Data extracted from a collection:
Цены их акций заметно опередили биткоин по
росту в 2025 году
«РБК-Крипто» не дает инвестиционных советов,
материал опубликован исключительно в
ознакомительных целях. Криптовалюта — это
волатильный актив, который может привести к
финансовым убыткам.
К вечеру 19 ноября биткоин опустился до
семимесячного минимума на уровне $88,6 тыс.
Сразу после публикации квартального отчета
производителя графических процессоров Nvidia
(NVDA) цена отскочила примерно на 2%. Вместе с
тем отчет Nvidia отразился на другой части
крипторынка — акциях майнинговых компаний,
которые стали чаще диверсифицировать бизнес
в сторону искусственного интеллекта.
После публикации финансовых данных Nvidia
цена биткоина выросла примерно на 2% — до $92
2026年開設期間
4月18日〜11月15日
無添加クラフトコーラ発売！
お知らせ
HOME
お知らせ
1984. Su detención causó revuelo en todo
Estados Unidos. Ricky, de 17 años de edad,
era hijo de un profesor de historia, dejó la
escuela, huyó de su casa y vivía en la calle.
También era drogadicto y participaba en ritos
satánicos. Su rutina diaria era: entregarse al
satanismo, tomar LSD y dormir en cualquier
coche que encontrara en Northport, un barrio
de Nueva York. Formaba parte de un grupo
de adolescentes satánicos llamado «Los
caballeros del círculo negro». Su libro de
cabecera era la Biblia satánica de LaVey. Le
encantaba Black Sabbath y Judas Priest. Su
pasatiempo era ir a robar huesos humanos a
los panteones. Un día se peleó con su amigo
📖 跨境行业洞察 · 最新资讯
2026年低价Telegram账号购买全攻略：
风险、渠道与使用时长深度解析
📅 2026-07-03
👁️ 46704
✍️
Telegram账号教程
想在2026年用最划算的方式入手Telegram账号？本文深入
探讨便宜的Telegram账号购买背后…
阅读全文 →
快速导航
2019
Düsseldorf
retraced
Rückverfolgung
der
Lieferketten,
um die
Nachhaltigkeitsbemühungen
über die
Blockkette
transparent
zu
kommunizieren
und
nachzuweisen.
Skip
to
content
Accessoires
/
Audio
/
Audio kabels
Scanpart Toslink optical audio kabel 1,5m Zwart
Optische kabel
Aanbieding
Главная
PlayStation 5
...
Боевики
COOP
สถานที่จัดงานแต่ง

HOW TO COMPLETE THIS TASK:
Lines that contain "цена" are the result; find them in the entries above and copy each one.

ANSWER AREA:
(NVDA) цена отскочила примерно на 2%. Вместе с
цена биткоина выросла примерно на 2% — до $92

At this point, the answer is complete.